Every time you check out a new branch/commit/tag/PR, you should also checkout the submodules at the right commit by running git submodule update again. (Running git status after a checkout will tell you if and which submodules need updating.)

Creating a multi-repo PR

To create a PR for changes that affect one or more submodules, create a PR in each affected submodule, and one PR in the top-level repo to update the submodule pointers and apply any relevant code changes in the top-level repo.

Important: in the top-level repo, separate commits that update the submodules from other commits. We typically give submodule update commits a message like chore: update submodules. Never combine these with other changes in the top-level repo because you will inevitably have to redo the submodule update commits when the submodule PRs are rebased, merged, improved following reviewer comments, etc.

If changes between submodules and the top-level repo are tightly tied, you can use a commit history like "refactor: rename foo->bar" for the top-level changes, and "chore: udpate submodule to rename foo->bar" for the submodule updates, but don't be tempted to merge these in one commit: the former will be easy to rebase or merge as needed, but the latter will cause conflicts and will likely need to be recreated before you're done.

Merging a multi-repo PR

Hints for maintainers and contributors with merge privileges.

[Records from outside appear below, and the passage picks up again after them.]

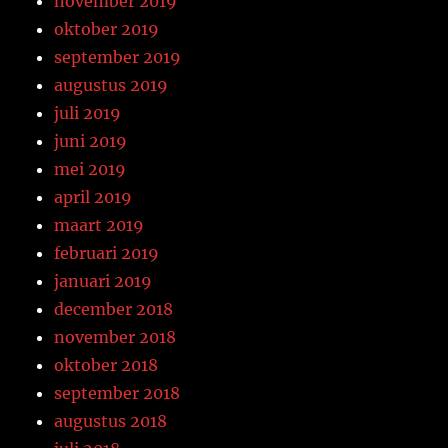
november 2019
oktober 2019
september 2019
augustus 2019
juli 2019
juni 2019
mei 2019
april 2019
maart 2019
februari 2019
januari 2019
december 2018
november 2018
oktober 2018
september 2018
augustus 2018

Once your PR touching submodules has been approved in all the repos, you have to merge it in the submodules first and then in the top-level repo. But you can make your life easier by performing fast-forward merges on all the submodule PRs.

Note: Doing a fast-forward merge is not possible from the GitHub UI: "Rebase and merge" will replay the history or a PR, creating a new sha1 for each commit in the PR. "Squash and merge" will replace all the PR commits by one new commit. "Create a merge commit" is self-explanatory, but will result in a new commit.

In all cases, like each time the submodule sha1's are changed, you have to go back to the top-level PR and recreate the submodule udpate commits to point to the newly created commits.

But you can fast-forward merge your PRs from the CLI:

git checkout main
git merge --ff-only dev.my-approved-pr-branch
git push origin main

Hint: these three steps can be replaced by a single command:

git push origin dev.my-approved-pr-branch:main

this syntax means push the local reference/commit/sha1 on the left-hand-side of the colon to the remote branch named on the right-hand-side of the colon.

Take care not to revert submodule updates

Because an EveryVoice state is really represented by five separate sha1's (one in the top-level repo and one in each submodule), it's very easy to get confused about the right place the submodules should point.

Before commit submodule updates, inspect the history in each submodules to make sure you're only commiting the changes you expect, and did not, e.g., forget to update one submodule after rebasing your top-level PR.

This command can be quite helpful in doing this inspection:

git submodule foreach "git log --oneline --graph --decorate HEAD origin/main | head"

carefully look at the output for each submodule, making sure you agree with where HEAD points.